There’s that nourishment theme again. For the first time, Victor might be well provided for, but he’s clearly just here for an episode. He was, let’s face it, purchased on a whim by a lonely mother who pushes him into lying about his athletic hobbies and prowess. (It’s amazing. For all the serious emotions beneath Suburgatory, the characters still have moments of motivated suburban satire, like George and Dallas carrying out their kids’ rivalries and Sheila buying a replacement son.) And poor Lisa, Suburgatory’s underdog and comic breakout, is at cross purposes with Victor. It’s obvious where this is headed. But then Lisa, trying to sabotage his favor with the family, winds up bonding with him over one of his actual interests, Bionicles, and gets him to come out to the family (“He isn’t a Ryan. He’s a Lisa”). Truth be told, Fred and Sheila are happy he isn’t really into football, because football took their son away, and there’s no way Bionicles will take Victor away from them. Here I was concerned Chatswin might start to feel empty.
“Victor Ha” is hilarious, and it hasn’t sacrificed any of the emotional complexity or control of the premiere.
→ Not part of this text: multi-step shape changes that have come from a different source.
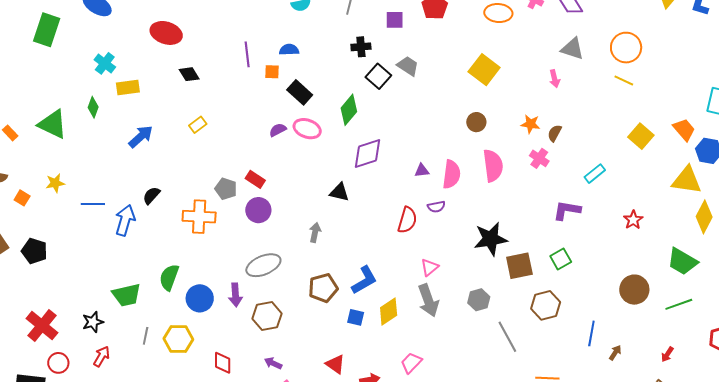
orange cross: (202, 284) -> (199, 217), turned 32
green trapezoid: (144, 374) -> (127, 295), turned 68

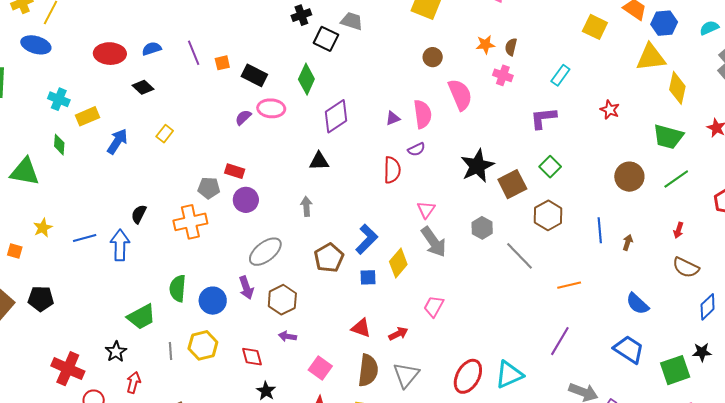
blue semicircle: (289, 50) -> (152, 49), moved
blue arrow: (141, 137) -> (117, 141), moved
purple arrow: (273, 363) -> (288, 336), moved

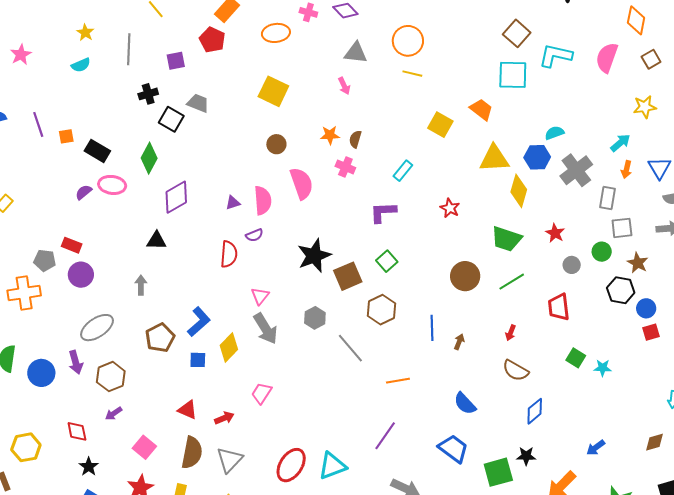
blue hexagon: (664, 23) -> (537, 157), moved
purple arrow: (288, 336) -> (114, 414), turned -48
yellow hexagon: (203, 345) -> (26, 447), moved

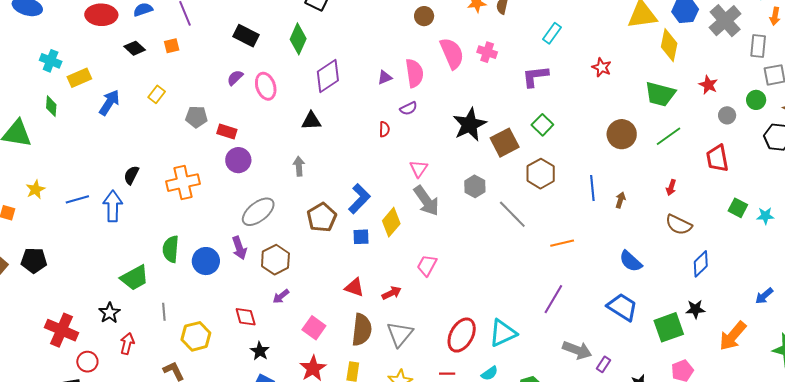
orange square: (66, 136) -> (172, 46), moved
pink cross: (345, 167) -> (487, 52), moved
pink ellipse: (112, 185) -> (266, 86), moved, turned 68
red semicircle: (229, 254) -> (384, 129), size x0.6
gray pentagon: (45, 260) -> (196, 117), moved

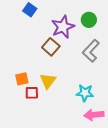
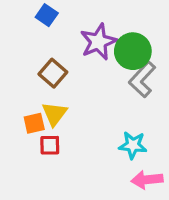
green circle: (89, 20) -> (133, 51), moved, size x1.5
brown square: (51, 47) -> (53, 73), moved
yellow triangle: (48, 81) -> (54, 114), moved

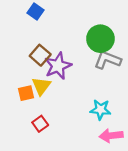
purple star: (98, 42) -> (58, 66), moved
gray L-shape: (142, 79) -> (108, 60), turned 68
red square: (50, 145) -> (40, 124), moved, turned -35

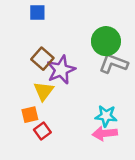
blue square: (35, 11) -> (37, 12), turned -35
orange square: (26, 93) -> (30, 115), moved
pink arrow: (111, 136) -> (105, 133), moved

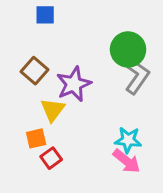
brown square: (42, 59) -> (35, 71), moved
gray L-shape: (113, 64) -> (137, 77), turned 104
pink arrow: (105, 133) -> (127, 161), turned -135

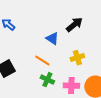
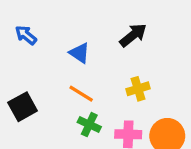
blue triangle: (52, 39) -> (79, 53), moved

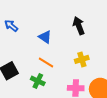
black arrow: (133, 35) -> (79, 26), turned -72
green cross: (89, 125) -> (38, 81), moved

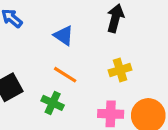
black arrow: (79, 26) -> (115, 18), turned 36

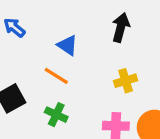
orange line: (65, 75) -> (56, 76), moved

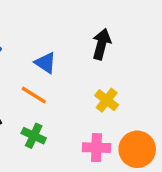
yellow cross: (126, 81) -> (107, 100), turned -35

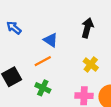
orange line: (34, 95) -> (43, 61), turned -60

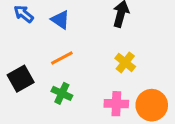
blue triangle: (51, 40) -> (60, 20), moved

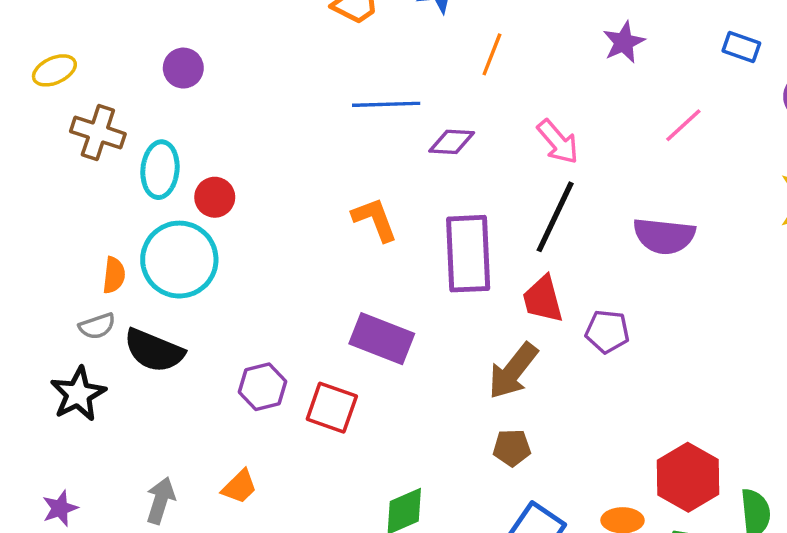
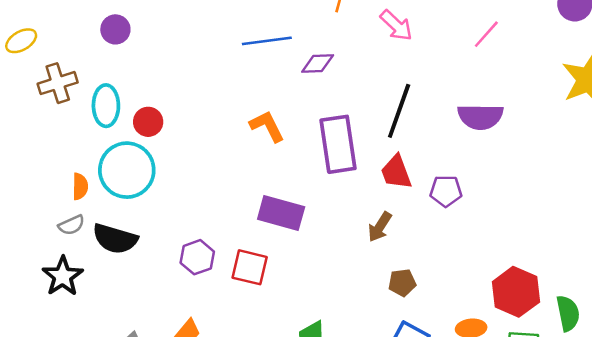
brown cross: (98, 133) -> (58, 83), turned -30
pink arrow: (558, 142) -> (396, 26), moved
brown arrow: (513, 371) -> (380, 227), size x0.7
brown pentagon: (512, 448) -> (402, 283), moved

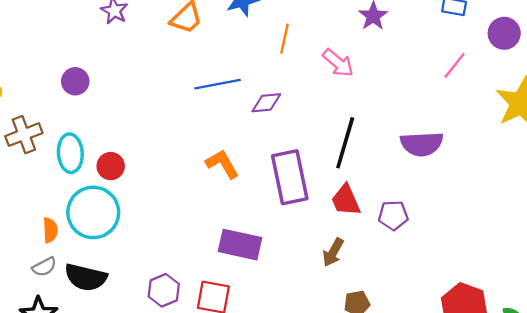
pink line: (486, 34) -> (455, 65), moved

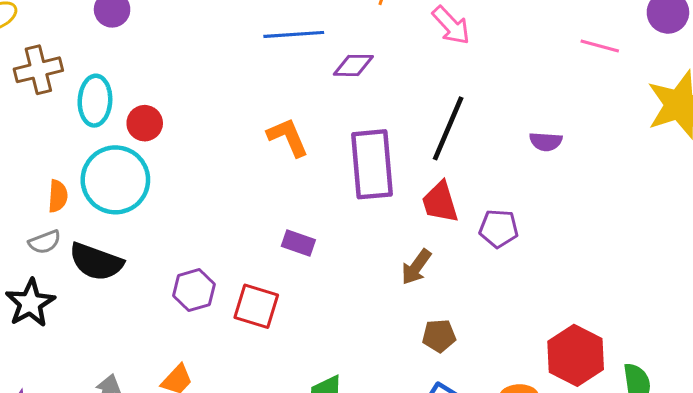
pink line: (455, 65) -> (600, 46), turned 60
purple semicircle: (422, 144) -> (546, 142), size x0.6
purple rectangle: (240, 245) -> (298, 243), size x0.6

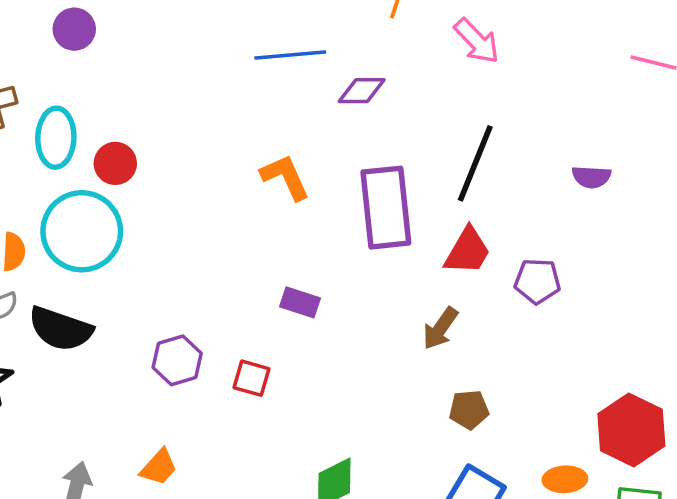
red trapezoid: (440, 202) -> (467, 251), turned -132
red square: (256, 306) -> (251, 378), size x0.7

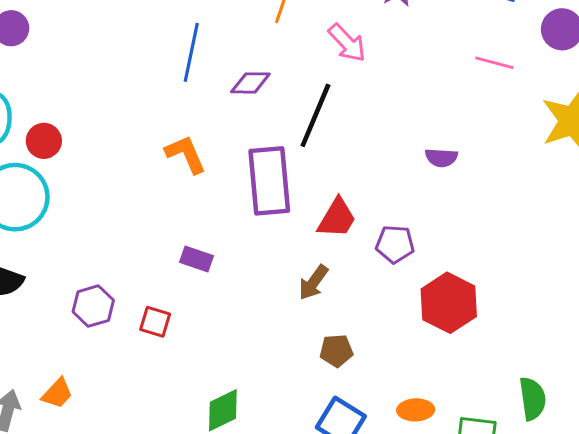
blue line: (290, 55) -> (191, 52), turned -74
black line: (475, 163) -> (315, 115), moved
red hexagon: (631, 430) -> (449, 303), moved
orange trapezoid: (159, 467) -> (57, 393), moved

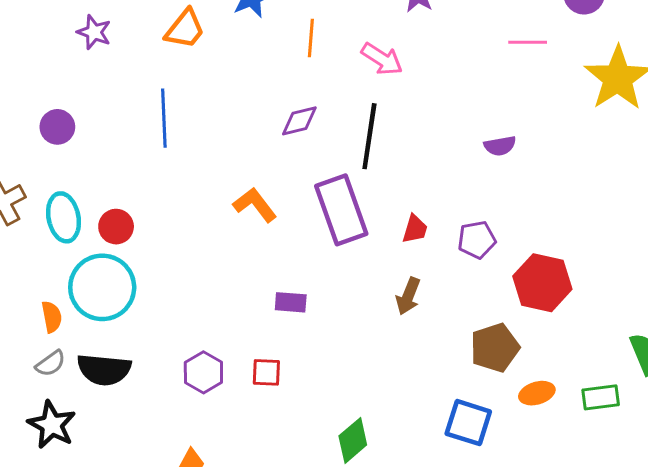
blue line: (191, 52) -> (164, 118), moved
red trapezoid: (337, 218) -> (415, 229), size x0.7
brown pentagon: (336, 351) -> (495, 348), moved, size x1.5

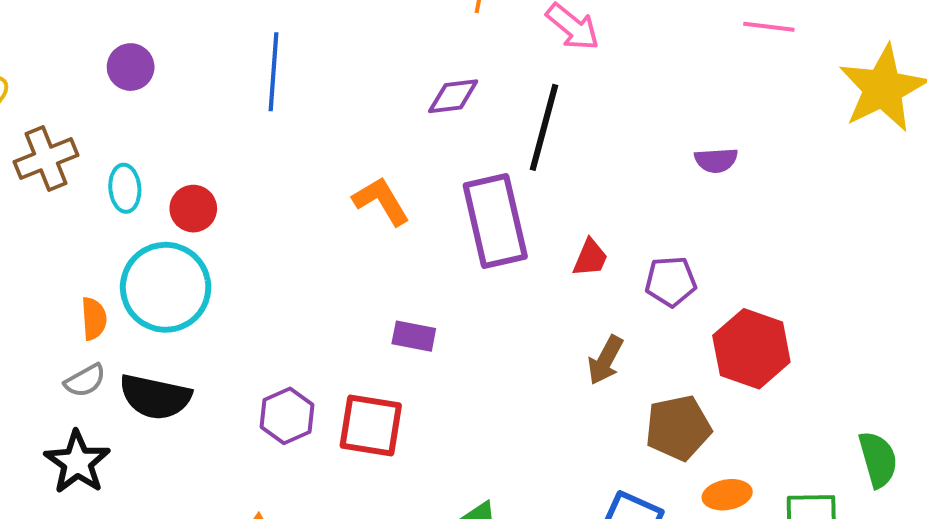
cyan ellipse: (64, 217) -> (125, 188), size x0.7
brown arrow: (408, 296) -> (605, 360), moved
red square: (266, 372) -> (371, 426), size x1.6

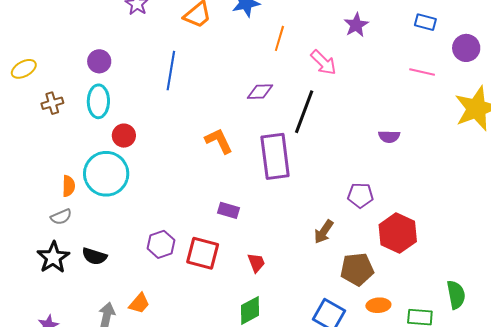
brown cross: (46, 159) -> (52, 103), size x0.7
cyan ellipse: (125, 188) -> (98, 101), moved, size x1.4
red trapezoid: (590, 258) -> (256, 263), moved, turned -50
black semicircle: (155, 397) -> (94, 256), moved, size x0.7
This isn’t the laugh and then cry mode of modern sitcom writing. It’s more like a funny drama, with moments of broad comedy, pointed satire, and occasional pathos all rooted in complicated relationships. When George tells Tessa that Dalia seems to have needed him, she responds, “Oh, well. Too bad,” and it’s hard to blame her. These actors are electric, and there’s not a weak link in the cast. There are lingering questions, though. How different is “this time” going to be if George is friendly with Dalia, or if George is behaving like a helicopter parent to Tessa? It doesn’t get much more suburban than that. Tessa’s final-act gesture is sweet, but even if it doesn’t violate her fire-forged vow, it’s at least a bit of a softening for the very next episode to see her give into the insiders. But that’s one of the great things about this season so far. Dalia can inspire sympathy even while she’s a raging diva. Lisa can cross over into villainy even though she’s been wronged. And Tessa can be kind without relinquishing one iota of her well-earned anger.
Stray observations:
- Clueless reunion: “Victor Ha” is directed by Amy Heckerling!
- I suspect the Shays are foster parenting Victor, but from the sounds of it, they may actually be adopting him. Future episodes will probably clarify this point.
- Fred and Sheila listen to Poor Little Bitch Girl by Jackie Collins on the road: “Svetlana surveyed her nude image in a full-length mirror, readying herself for a 30,000-dollar-an-hour sexual encounter with a 15-year-old son of an Arab oil tycoon.” This on the heels of Fred talking out his plan to trick his and Sheila’s genitals into staying robust with his own daughter.
- At the foster child fair, Victor pops up wearing a shirt advertising himself (“Talented!”) and says, “Can I help you find what you’re looking for?”
- Upon which comes a succession of jokes about how parents only want white babies. Commentary!
- Tessa’s getting advice about the Dalia-George situation from Lisa and Victor. “I don’t know what to do.” Lisa: “Have you considered vaginal reconstructive surgery?” “Why would I consider that?” “I don’t know, I just keep seeing these pamphlets at the doctor’s office.”
- Lisa also likes playing with her Bionicles. “Victor, my whole life I’ve lived in a house where no one understood me. I know how it feels to be ashamed of your Bionicles.”
- Victor confesses: “Mom, Dad, I’m not who I said I am. I’m a grifter.”